'''

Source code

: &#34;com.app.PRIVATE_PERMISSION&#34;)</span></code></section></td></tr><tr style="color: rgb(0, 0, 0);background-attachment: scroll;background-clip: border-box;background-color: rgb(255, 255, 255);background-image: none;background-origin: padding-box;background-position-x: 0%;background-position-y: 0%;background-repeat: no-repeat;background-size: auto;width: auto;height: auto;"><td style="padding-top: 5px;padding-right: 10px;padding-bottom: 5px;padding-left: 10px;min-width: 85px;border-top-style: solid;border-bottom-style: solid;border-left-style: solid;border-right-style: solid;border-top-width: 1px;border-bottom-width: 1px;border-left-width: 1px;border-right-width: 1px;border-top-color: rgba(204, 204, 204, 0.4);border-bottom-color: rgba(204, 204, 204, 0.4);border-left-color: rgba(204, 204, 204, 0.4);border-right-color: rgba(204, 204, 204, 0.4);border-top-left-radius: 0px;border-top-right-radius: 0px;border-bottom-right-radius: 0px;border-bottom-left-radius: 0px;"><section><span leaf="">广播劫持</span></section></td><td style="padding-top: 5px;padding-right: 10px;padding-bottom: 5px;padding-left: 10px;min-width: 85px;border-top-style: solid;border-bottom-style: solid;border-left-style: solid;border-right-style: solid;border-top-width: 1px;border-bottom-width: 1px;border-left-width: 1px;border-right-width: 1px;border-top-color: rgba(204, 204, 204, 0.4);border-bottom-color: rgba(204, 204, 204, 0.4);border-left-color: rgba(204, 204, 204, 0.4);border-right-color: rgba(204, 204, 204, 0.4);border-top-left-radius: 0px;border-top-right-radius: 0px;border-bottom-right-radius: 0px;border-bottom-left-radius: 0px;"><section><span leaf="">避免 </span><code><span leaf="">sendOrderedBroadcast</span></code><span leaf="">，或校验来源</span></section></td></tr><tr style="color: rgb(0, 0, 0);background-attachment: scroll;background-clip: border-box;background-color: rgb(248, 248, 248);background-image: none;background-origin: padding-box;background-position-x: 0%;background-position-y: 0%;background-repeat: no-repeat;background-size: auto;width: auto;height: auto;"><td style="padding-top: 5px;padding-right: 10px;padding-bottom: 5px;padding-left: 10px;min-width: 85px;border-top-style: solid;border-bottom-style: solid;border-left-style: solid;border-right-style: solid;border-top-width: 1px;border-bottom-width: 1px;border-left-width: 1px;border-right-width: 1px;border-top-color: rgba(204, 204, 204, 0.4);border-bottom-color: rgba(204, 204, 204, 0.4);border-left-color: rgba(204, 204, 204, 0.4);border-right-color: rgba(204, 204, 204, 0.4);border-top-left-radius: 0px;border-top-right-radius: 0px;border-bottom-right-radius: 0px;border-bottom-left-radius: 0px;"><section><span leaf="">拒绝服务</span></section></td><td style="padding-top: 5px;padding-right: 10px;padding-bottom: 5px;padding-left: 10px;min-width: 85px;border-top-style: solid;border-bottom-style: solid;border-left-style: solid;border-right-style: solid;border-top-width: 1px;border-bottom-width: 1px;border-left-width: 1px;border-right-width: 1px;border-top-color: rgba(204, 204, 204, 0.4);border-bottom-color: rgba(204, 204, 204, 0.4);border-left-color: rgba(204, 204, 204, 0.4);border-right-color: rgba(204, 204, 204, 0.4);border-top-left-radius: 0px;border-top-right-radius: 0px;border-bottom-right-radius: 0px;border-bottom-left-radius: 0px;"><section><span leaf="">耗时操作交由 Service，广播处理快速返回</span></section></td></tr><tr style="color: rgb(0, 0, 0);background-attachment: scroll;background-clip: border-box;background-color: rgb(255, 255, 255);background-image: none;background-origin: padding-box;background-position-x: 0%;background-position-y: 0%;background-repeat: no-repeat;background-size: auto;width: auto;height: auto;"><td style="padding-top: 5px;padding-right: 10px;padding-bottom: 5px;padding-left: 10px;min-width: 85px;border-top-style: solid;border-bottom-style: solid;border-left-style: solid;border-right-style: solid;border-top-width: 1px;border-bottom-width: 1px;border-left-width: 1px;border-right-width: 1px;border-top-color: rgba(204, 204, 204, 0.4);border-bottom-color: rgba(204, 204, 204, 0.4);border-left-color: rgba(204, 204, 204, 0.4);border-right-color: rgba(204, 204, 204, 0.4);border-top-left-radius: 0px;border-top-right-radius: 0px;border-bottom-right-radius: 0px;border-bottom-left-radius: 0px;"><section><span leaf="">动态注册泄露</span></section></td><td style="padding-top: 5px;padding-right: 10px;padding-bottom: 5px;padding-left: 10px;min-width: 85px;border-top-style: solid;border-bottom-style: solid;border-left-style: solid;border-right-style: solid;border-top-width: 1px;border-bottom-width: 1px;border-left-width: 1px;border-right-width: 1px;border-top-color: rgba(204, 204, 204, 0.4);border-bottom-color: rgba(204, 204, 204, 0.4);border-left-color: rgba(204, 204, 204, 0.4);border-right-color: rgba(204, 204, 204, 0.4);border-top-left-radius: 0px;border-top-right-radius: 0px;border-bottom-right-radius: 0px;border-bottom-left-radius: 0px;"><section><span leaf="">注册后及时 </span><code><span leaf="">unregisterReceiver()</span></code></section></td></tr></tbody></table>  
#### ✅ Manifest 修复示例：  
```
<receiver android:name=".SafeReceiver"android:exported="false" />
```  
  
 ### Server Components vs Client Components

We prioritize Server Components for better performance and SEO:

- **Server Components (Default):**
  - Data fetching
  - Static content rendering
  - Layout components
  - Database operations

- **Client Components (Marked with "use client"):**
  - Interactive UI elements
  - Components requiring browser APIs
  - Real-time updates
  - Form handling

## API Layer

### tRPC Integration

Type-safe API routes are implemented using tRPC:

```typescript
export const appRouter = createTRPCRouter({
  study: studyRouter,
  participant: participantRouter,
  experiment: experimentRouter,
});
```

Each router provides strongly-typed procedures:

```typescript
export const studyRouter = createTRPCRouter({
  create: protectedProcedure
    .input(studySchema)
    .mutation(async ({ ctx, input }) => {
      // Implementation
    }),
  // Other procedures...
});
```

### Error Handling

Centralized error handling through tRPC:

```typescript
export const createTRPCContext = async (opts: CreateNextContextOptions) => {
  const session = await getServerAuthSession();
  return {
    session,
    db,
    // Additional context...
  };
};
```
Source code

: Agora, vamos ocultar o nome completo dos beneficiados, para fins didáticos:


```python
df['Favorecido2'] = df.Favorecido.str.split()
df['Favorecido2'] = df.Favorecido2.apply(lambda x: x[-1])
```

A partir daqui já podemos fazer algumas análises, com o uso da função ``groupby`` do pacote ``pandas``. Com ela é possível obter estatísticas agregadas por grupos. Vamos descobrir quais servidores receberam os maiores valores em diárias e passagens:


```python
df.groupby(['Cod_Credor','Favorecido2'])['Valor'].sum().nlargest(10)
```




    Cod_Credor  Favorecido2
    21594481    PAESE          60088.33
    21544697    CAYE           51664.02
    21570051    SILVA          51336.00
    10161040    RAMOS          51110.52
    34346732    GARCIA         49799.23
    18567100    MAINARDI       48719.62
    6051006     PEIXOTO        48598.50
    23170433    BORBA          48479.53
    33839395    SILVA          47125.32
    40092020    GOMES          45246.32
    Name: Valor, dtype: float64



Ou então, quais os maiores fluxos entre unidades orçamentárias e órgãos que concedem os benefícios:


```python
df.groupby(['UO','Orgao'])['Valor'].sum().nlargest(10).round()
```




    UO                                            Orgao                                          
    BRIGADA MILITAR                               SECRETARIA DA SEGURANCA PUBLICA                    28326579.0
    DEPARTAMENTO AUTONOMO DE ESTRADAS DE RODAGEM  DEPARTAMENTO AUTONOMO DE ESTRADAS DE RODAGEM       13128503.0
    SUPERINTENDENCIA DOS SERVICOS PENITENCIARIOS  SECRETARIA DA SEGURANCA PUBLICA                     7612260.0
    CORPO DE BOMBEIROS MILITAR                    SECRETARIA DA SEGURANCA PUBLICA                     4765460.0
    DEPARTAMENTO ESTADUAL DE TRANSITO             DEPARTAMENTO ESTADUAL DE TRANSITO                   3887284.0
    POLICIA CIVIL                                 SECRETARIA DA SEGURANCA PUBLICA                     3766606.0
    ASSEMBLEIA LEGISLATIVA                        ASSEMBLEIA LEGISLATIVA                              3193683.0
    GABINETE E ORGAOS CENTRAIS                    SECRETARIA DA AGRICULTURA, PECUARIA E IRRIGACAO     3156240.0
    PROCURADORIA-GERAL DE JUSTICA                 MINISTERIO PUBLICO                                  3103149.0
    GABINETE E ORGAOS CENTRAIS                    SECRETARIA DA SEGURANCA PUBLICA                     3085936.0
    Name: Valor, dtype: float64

'''

● **Your goal**: Could you repeat exactly the lines in the listing above from the one with "We prioritize Server" down to the one with "- **Client Components"? Include both of those lines.

● **Answer for the task**:
We prioritize Server Components for better performance and SEO:

- **Server Components (Default):**
  - Data fetching
  - Static content rendering
  - Layout components
  - Database operations

- **Client Components (Marked with "use client"):**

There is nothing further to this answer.